The User is solely responsible for the truthfulness and accuracy of the personal data.

7.1. Use of hotel services

When using the Hotel Service, the User may share additional personal data with the Partner and the Service Provider in the comment field when purchasing the Hotel Service.

7.2. Newsletters, marketing offers

Data processed for sending offers by email: name, email address.

8.

8.1 Use of hotel services

In case of using the Hotel Service, the Service Provider shall, based on the User's voluntary consent, at the time of ordering the Hotel Service, transmit the User's personal data (name, email address, telephone number, address) and comments, as well as other order data (package ID, discount, surcharge, payment method) to the Partner as the company operating the Hotel for the purpose of tracking the purchase and sending the voucher.

9.

9.1 Data processed in connection with the use of the Hotel Service

The Service Provider shall process personal data related to the use of the Hotel Service initiated by the User for the purpose of fulfilling its accounting and obligations towards the Partner pursuant to Article 169 of Act C of 2000 for a period of 8 years or for the limitation period specified in Act XCII of 2003 on the Rules of Taxation.
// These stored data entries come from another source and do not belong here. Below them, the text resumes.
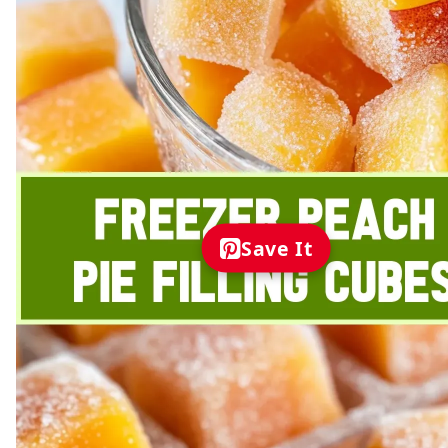
Save It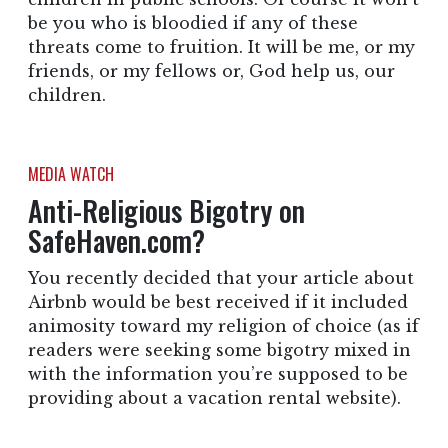
be you who is bloodied if any of these
threats come to fruition. It will be me, or my
friends, or my fellows or, God help us, our
children.
MEDIA WATCH
Anti-Religious Bigotry on
SafeHaven.com?
You recently decided that your article about
Airbnb would be best received if it included
animosity toward my religion of choice (as if
readers were seeking some bigotry mixed in
with the information you’re supposed to be
providing about a vacation rental website).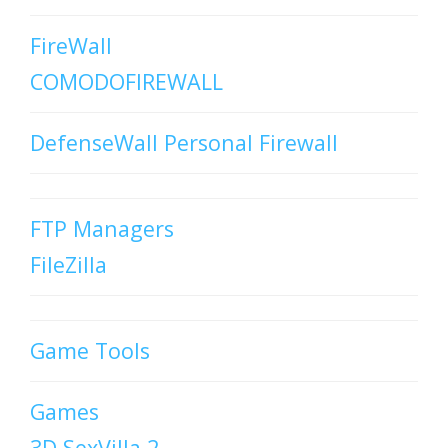
FireWall
COMODOFIREWALL
DefenseWall Personal Firewall
FTP Managers
FileZilla
Game Tools
Games
3D SexVilla 2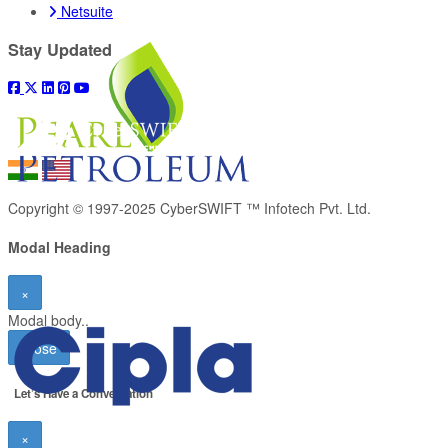
Netsuite
Stay Updated
Copyright © 1997-2025
CyberSWIFT ™ Infotech Pvt. Ltd.
Modal Heading
×
Modal body..
Close
Let’s Have a
Conversation
×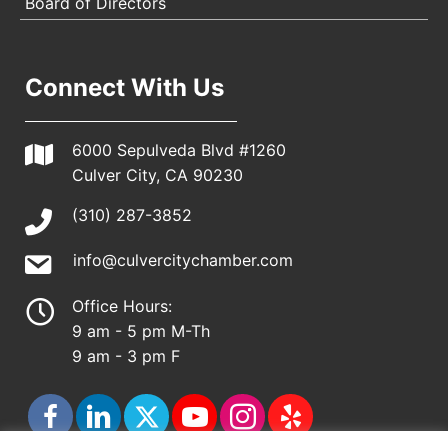
Board of Directors
Connect With Us
6000 Sepulveda Blvd #1260
Culver City, CA 90230
(310) 287-3852
info@culvercitychamber.com
Office Hours:
9 am - 5 pm M-Th
9 am - 3 pm F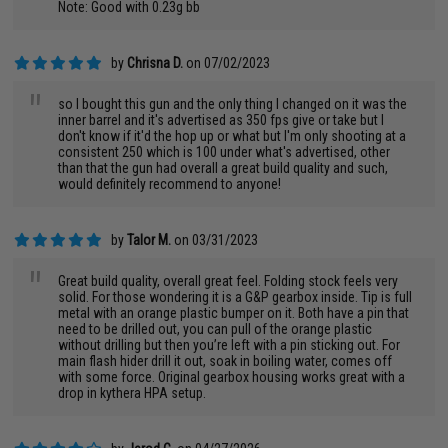
Note: Good with 0.23g bb
by
Chrisna D.
on 07/02/2023
"
so I bought this gun and the only thing I changed on it was the
inner barrel and it's advertised as 350 fps give or take but I
don't know if it'd the hop up or what but I'm only shooting at a
consistent 250 which is 100 under what's advertised, other
than that the gun had overall a great build quality and such,
would definitely recommend to anyone!
by
Talor M.
on 03/31/2023
"
Great build quality, overall great feel. Folding stock feels very
solid. For those wondering it is a G&P gearbox inside. Tip is full
metal with an orange plastic bumper on it. Both have a pin that
need to be drilled out, you can pull of the orange plastic
without drilling but then you’re left with a pin sticking out. For
main flash hider drill it out, soak in boiling water, comes off
with some force. Original gearbox housing works great with a
drop in kythera HPA setup.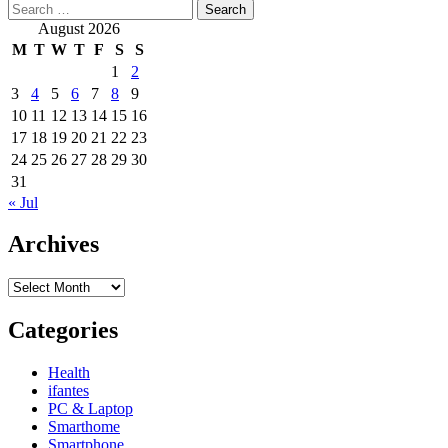
Search
for:
August 2026
M
T
W
T
F
S
S
1
2
3
4
5
6
7
8
9
10
11
12
13
14
15
16
17
18
19
20
21
22
23
24
25
26
27
28
29
30
31
« Jul
Archives
Archives
Categories
Health
ifantes
PC & Laptop
Smarthome
Smartphone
9.2. Data processed for the purpose of sending newsletters

The Service Provider shall process the User's personal data for the purpose of sending newsletters until the User's consent is withdrawn in accordance with the methods detailed in this Privacy Policy. The newsletter may also be sent by SGHTHERMÁL Kft /Partner/, the operator of the Hotel, which has the right to access the User's data.

10. Amendment, deletion, blocking, objection to data processing

The User may at any time request the rectification of his/her personal data or the deletion or blocking of his/her personal data, except for mandatory data processing.

Personal data shall be deleted if

- its processing is unlawful;
- the data subject requests it, in accordance with the provisions of the GDPR;
- it is incomplete or inaccurate - and this situation cannot be lawfully remedied - provided that erasure is not excluded by law;
- the purpose of the processing has ceased to exist or the time limit for the storage of the data laid down by law has expired;
- it has been ordered by a court or the Authority.

11.

In order to enhance the user experience, the following data is stored in cookies on the User's hard drive for 30 days. The User can disable the use of cookies in his browser.